You Can’t Take the Hell Out of Hellboy
Hellboy in Hell #1
Here’s something we don’t see often enough anymore — a comic written and drawn by Mike Mignola. Hellboy is dead, and like all good demons, he’s ended up in Hell. While one demon tries to beat him to death (again) with a hammer, a warlock tries to defend him, and a puppet show performs Charles Dickens’ “A Christmas Carol,” Hellboy tries to make some kind of sense of everything going on around him.
Verdict: Thumbs up. It’d be a thumbs-up just for Mignola’s wonderful artwork. But the writing and action and humor are all primo, so there’s another reason to go get it.
House of Fun
Evan Dorkin throws a whole lot of funny strips in here, including Milk and Cheese, The Murder Family, The Eltingville Club, and a huge number of short newspaper-style strips. No, I’m not telling you more than that — it’d spoil all the fun.
Verdict: Thumbs up.

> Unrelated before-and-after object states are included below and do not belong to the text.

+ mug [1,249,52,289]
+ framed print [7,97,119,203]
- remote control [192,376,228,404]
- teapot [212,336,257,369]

Ye gods, like I should have to tell you Evan Dorkin is funny? Go get it, you mooks.
Colder #2
Well, at least it doesn’t have another cover as gross as #1! Okay, that’s damning with faint praise, and this is actually a very nice comic. Declan is walking around and talking like a normal person, which freaks out Reece, the nurse who’s been his guardian for the past few years. And what really freaks her out is when Declan uses a crazy street person to give her a glimpse into what the world looks like for people who are insane — a mad Jenga game of skyscrapers and monsters — and he gives her a look at what his life used to be like in the asylum. Meanwhile, Nimble Jack drives a fairly normal agoraphobic completely ’round the bend so he can feed on her madness.
Verdict: Thumbs up. Incredibly disturbing horror — the vision Beth, the agoraphobic, has of an audience full of cyclops-monsters is just amazingly freaky, and everything else is just a shade off-kilter, leaving you feeling a bit unbalanced by the time it’s all over…
Worlds’ Finest #7
While Huntress and Robin fight off deadly wolves from Apokalips, Power Girl has to deal with a bunch of child soldiers armed with Apokalips technology. Not really a lot more than that going on in this one.

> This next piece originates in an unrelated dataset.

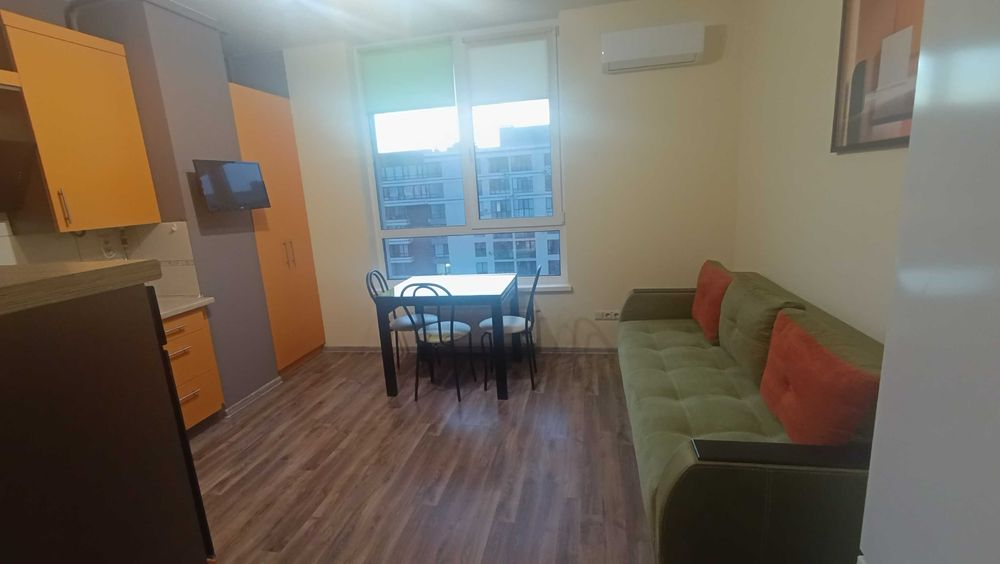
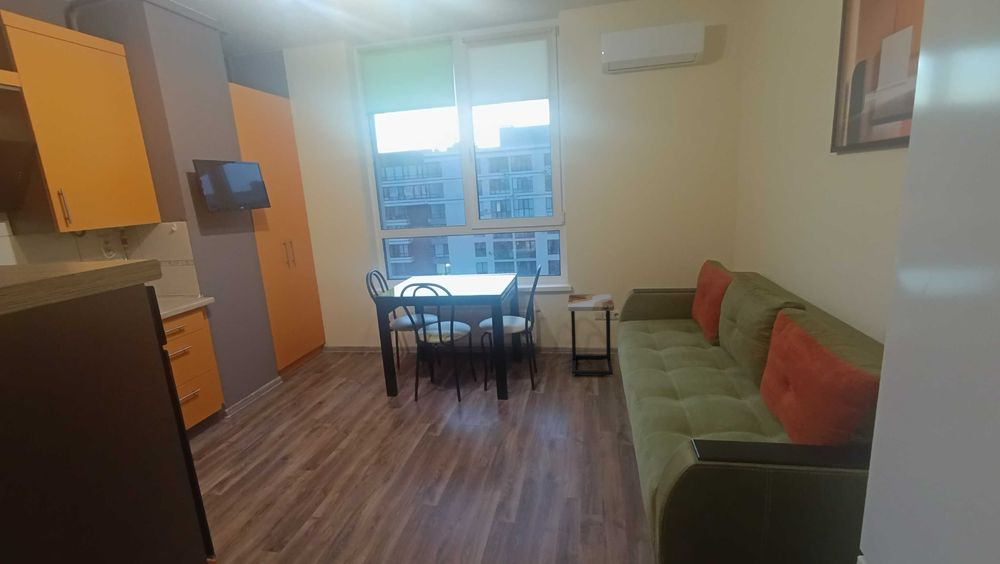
+ side table [567,293,615,377]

Verdict: Thumbs down. The art by Kevin Maguire and George Perez is still gorgeous, but this feels like a series that isn’t really going anywhere.
Today’s Not-So-Cool Links:
- Is DC Comics trying to run off all of their non-racist, non-sexist douchemook creators and readers? Are they, in fact, going to offer work to Tony Harris next? After getting rid of Gail Simone and Karen Berger, how close are they to turning their workplace into a complete sausage-fest?